- [Document segment]
In his first point, appellant complains that the trial court erred by overruling his request to have the court, rather than the jury bailiff, evaluate and determine the propriety of prospective jurors’ reasons for seeking to be excused from jury duty. 

In Tarrant County, where appellant was tried, potential jurors report to the central jury room, where the jury bailiff appointed by the Tarrant County judges hears and decides their requests to be excused from jury service before assigning groups of potential jurors to a particular court.
(footnote: 2)  Appellant filed a motion for the trial court, rather than the jury bailiff, to hear and rule on those requests before the venire panel in his case was chosen.  The trial court denied the motion. 

Appellant contends that article 35.03 of the code of criminal procedure requires that, in a capital felony case such as his, the trial court judge, rather than a designee, must hear and determine the excuses offered for not serving as a juror.

- [List of tasks]
A: List every action that the excerpt on juror excuses says the Tarrant County jury bailiff performs.
B: In the excerpt on juror excuses, which provision does the appellant say requires the trial judge to hear jurors' excuses in a capital felony case?
C: Reproduce the stretch of the excerpt on juror excuses from "(footnote: 2)  Appellant" through "denied the motion.".

- [Dataset content]
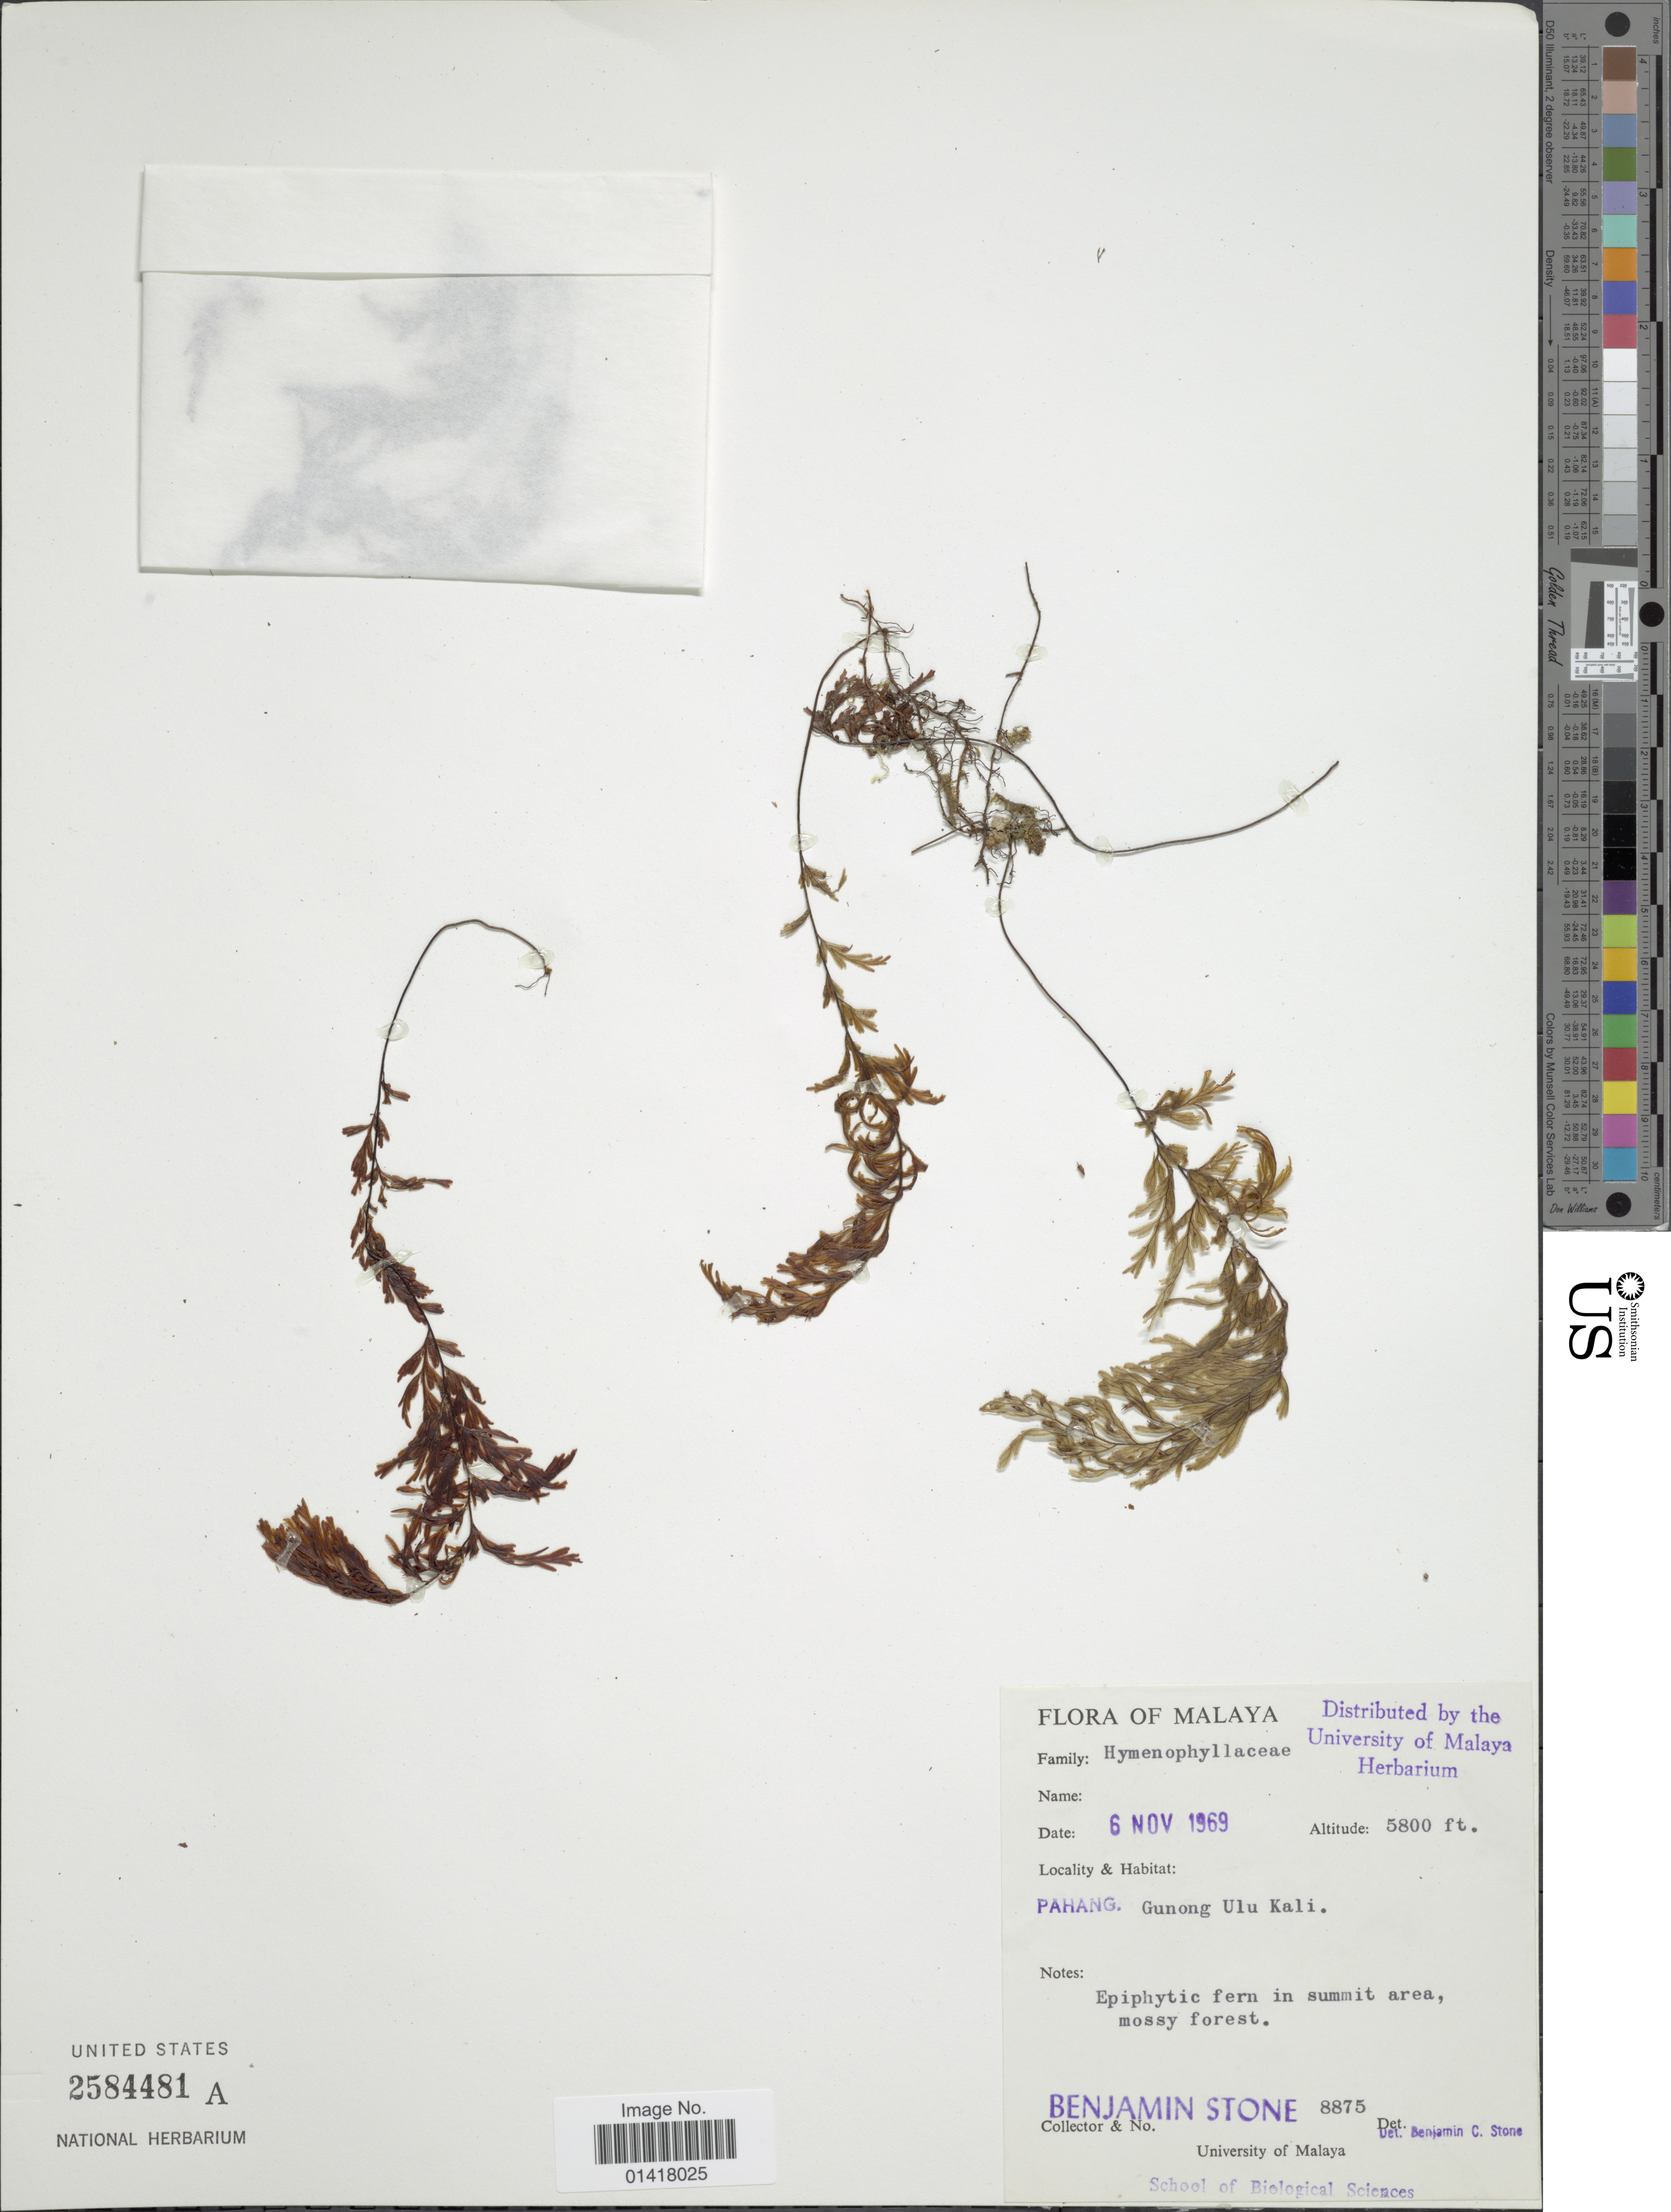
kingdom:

--

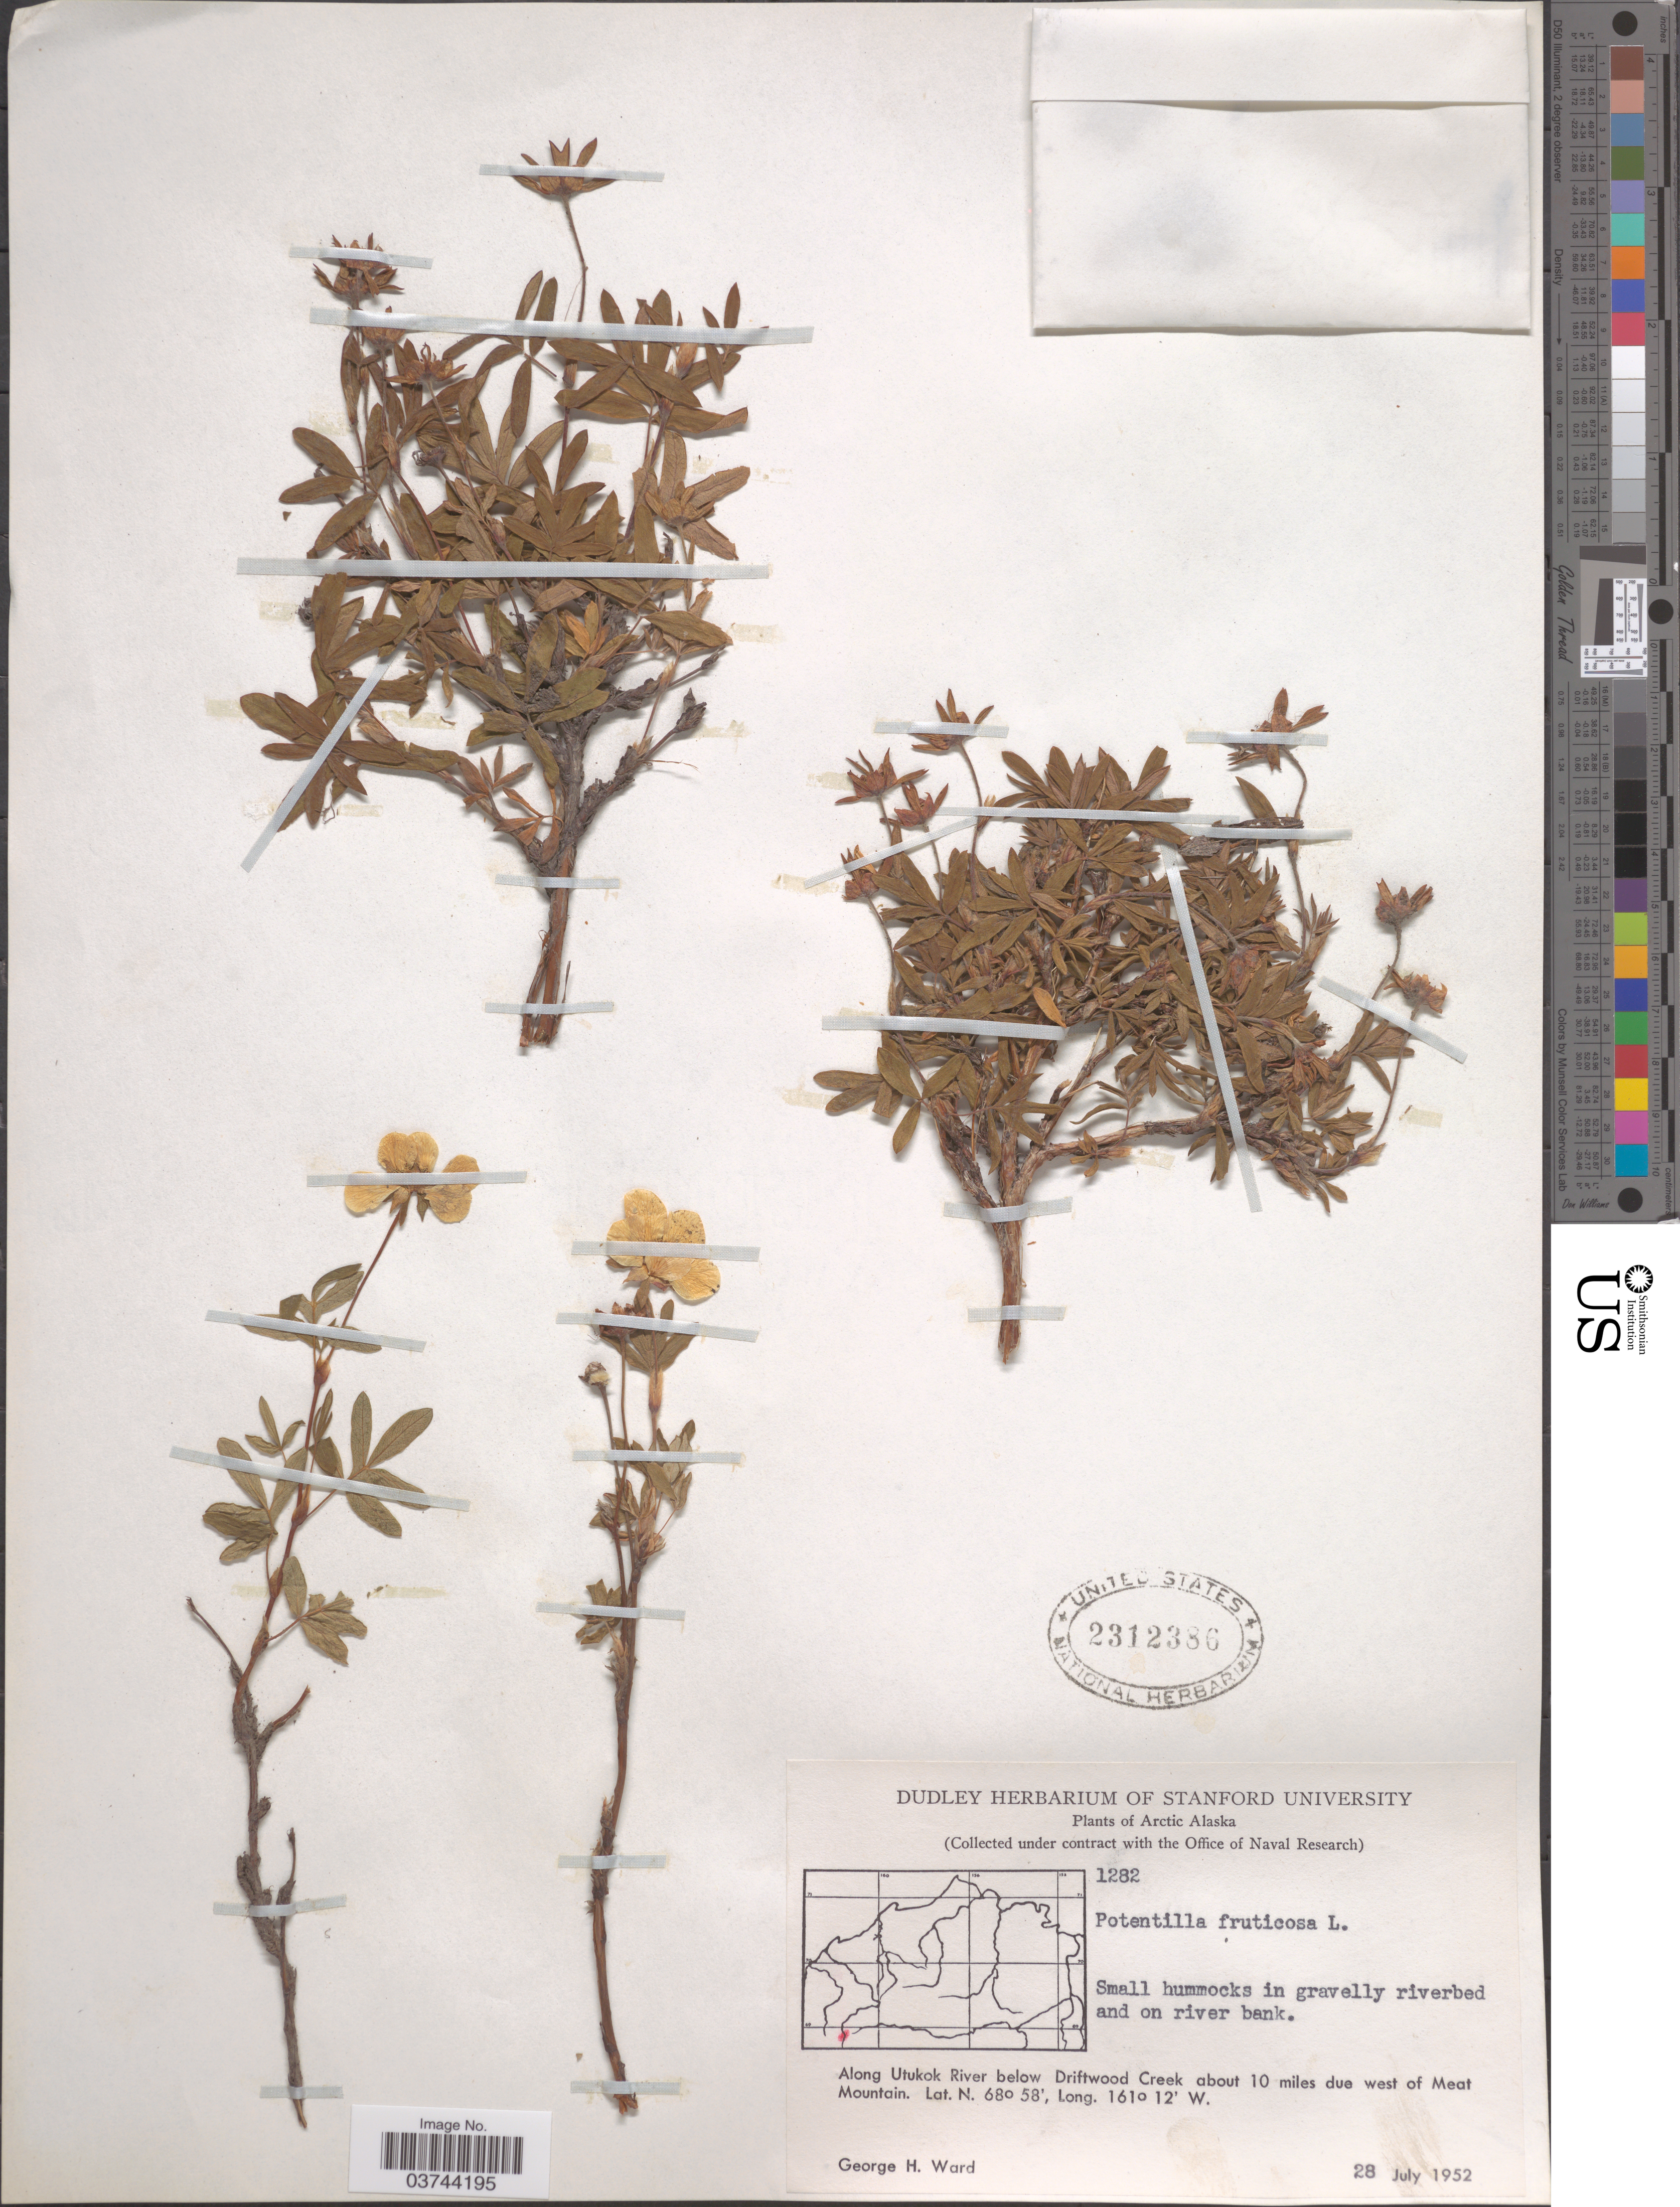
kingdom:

- [Solutions to the tasks]
A:
- Hears potential jurors' requests to be excused from jury service
- Decides those requests
- Assigns groups of potential jurors to a particular court

B: Article 35.03 of the code of criminal procedure.

C:
(footnote: 2)  Appellant filed a motion for the trial court, rather than the jury bailiff, to hear and rule on those requests before the venire panel in his case was chosen.  The trial court denied the motion.